IUBio

SV: Capacity of the brain

John F. Nixon jnixon at mindspring.net
Fri Oct 29 11:27:45 EST 1999


On 28 Oct 1999 22:02:18 GMT, perle at cs.tu-berlin.de (Frank Wilde)
wrote:

>>> Yes. The point of the experiment was to demonstrate that there was no other
>>> channel through which the information could have travelled,
>> so,could i interpret this experiment to have "communicated" polarization
>> at a speed grater than light?
>
>My interpretation is that the common source of the photons did equip both
>with respective states (or a superposition of such) which can be thought of
>as saying "if measured this way, behave that way, etc." 

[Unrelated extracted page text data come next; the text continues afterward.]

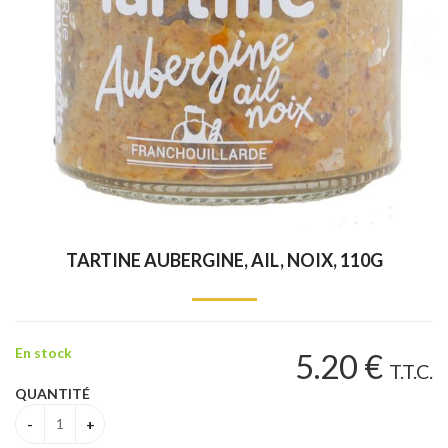
TARTINE AUBERGINE, AIL, NOIX, 110G
En stock
5
.20
€
T.T.C.
QUANTITÉ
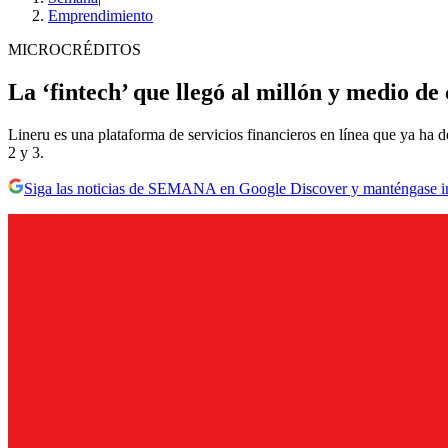
Emprendimiento
MICROCRÉDITOS
La ‘fintech’ que llegó al millón y medio de 
Lineru es una plataforma de servicios financieros en línea que ya ha
2 y 3.
Siga las noticias de SEMANA en Google Discover y manténgase 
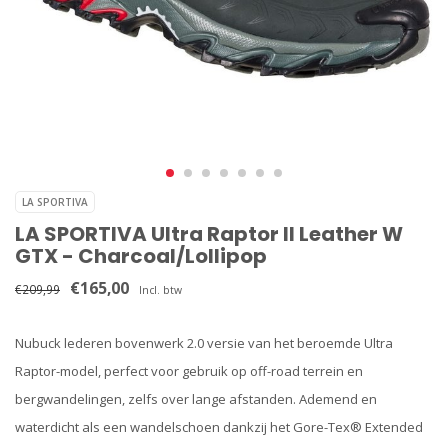
LA SPORTIVA
LA SPORTIVA Ultra Raptor II Leather W
GTX - Charcoal/Lollipop
€165,00
€209,99
Incl. btw
Nubuck lederen bovenwerk 2.0 versie van het beroemde Ultra
Raptor-model, perfect voor gebruik op off-road terrein en
bergwandelingen, zelfs over lange afstanden. Ademend en
waterdicht als een wandelschoen dankzij het Gore-Tex® Extended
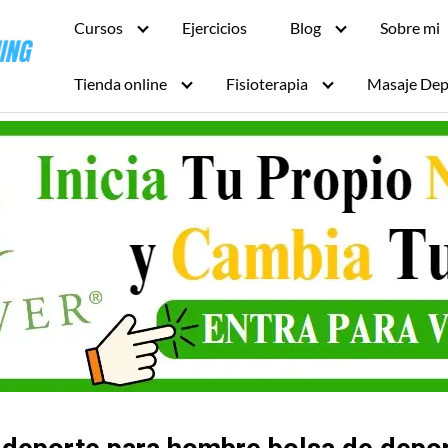
Cursos
Ejercicios
Blog
Sobre mi
Tienda online
Fisioterapia
Masaje Dep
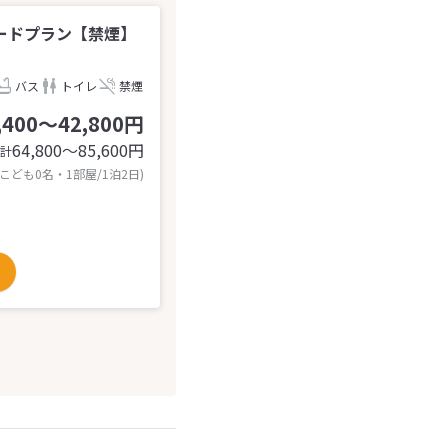
ードプラン【禁煙】
バス
トイレ
禁煙
,400～42,800円
64,800〜85,600
円
計
 こども0名・1部屋/1泊2日)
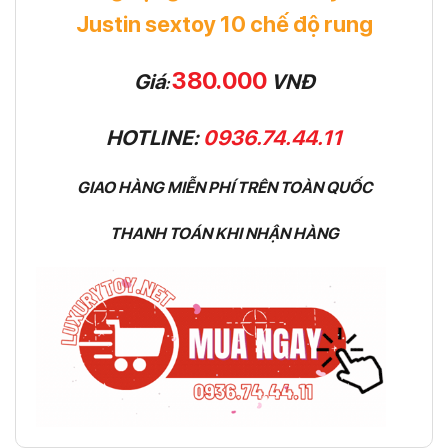
Justin sextoy 10 chế độ rung
380.000
Giá
VNĐ
:
HOTLINE:
0936.74.44.11
GIAO HÀNG MIỄN PHÍ TRÊN TOÀN QUỐC
THANH TOÁN KHI NHẬN HÀNG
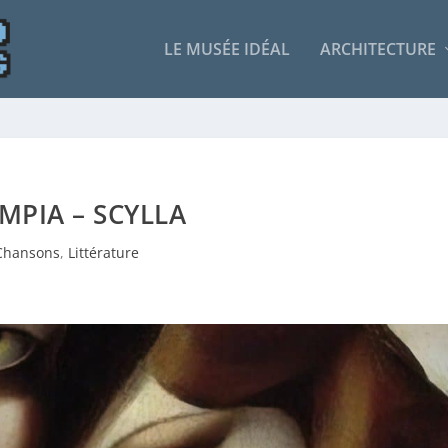
LE MUSÉE IDÉAL
ARCHITECTURE
MPIA – SCYLLA
Chansons
,
Littérature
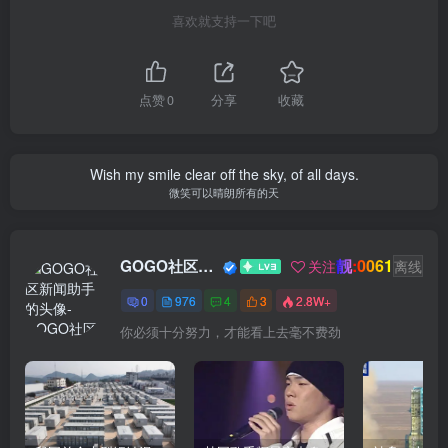
喜欢就支持一下吧
点赞
0
分享
收藏
Wish my smile clear off the sky, of all days.
微笑可以晴朗所有的天
靓:0061
GOGO社区新闻助手
关注
离线
0
976
4
3
2.8W+
你必须十分努力，才能看上去毫不费劲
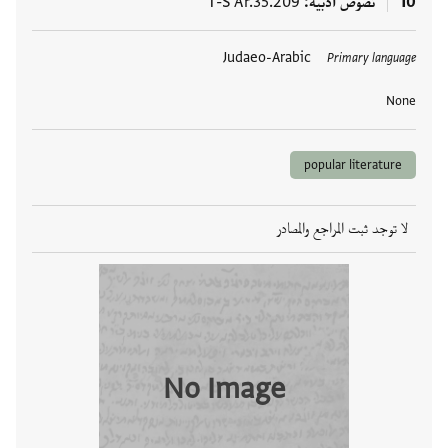
10
نصوص أدبيّة
T-S Ar.35.209
العلامات
Judaeo-Arabic
Primary language
None
popular literature
لا توجد ثبت المراجع والمصادر
No Image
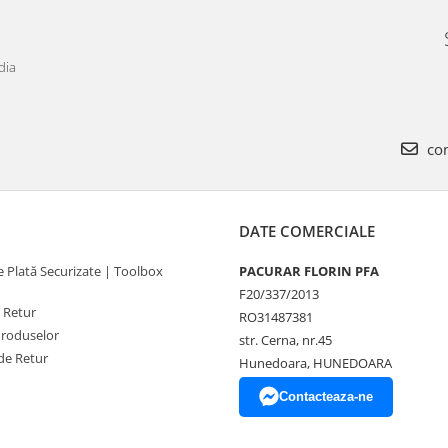
dia
com
DATE COMERCIALE
 Plată Securizate | Toolbox
PACURAR FLORIN PFA
F20/337/2013
e Retur
RO31487381
Produselor
str. Cerna, nr.45
de Retur
Hunedoara, HUNEDOARA
Contacteaza-ne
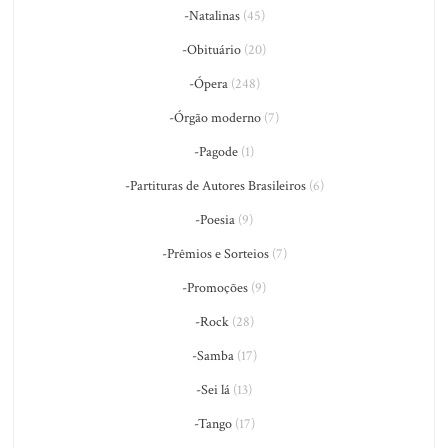
-Natalinas
(45)
-Obituário
(20)
-Ópera
(248)
-Órgão moderno
(7)
-Pagode
(1)
-Partituras de Autores Brasileiros
(6)
-Poesia
(9)
-Prêmios e Sorteios
(7)
-Promoções
(9)
-Rock
(28)
-Samba
(17)
-Sei lá
(13)
-Tango
(17)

Yes, this explanation has been tried by Einstein himself, as I
understand your position.

You want to check out Bell's Inequality, and the experiments around
it.  Here's a URL to John Baez' FAQ on the issue.

http://math.ucr.edu/home/baez/physics/bells_inequality.html

>(I'd be grateful though for pointers to actual experimental data showing
> I happened to miss the point. Browsing www.cern.ch didn't lead to anything
> substantial so far. What's the name of that experiment? (Cc: poster as well,
> please, as I don't trust our expire very much.))

The original experiment is, I believe,  A. Aspect, Dalibard, Roger:
"Experimental test of Bell's inequalities using time- varying
analyzers" Physical Review Letters 49 #25, 1804 (20 Dec 1982). 

The FAQ answer above points out that subtle issues in this and
subsequent experiments are still under debate.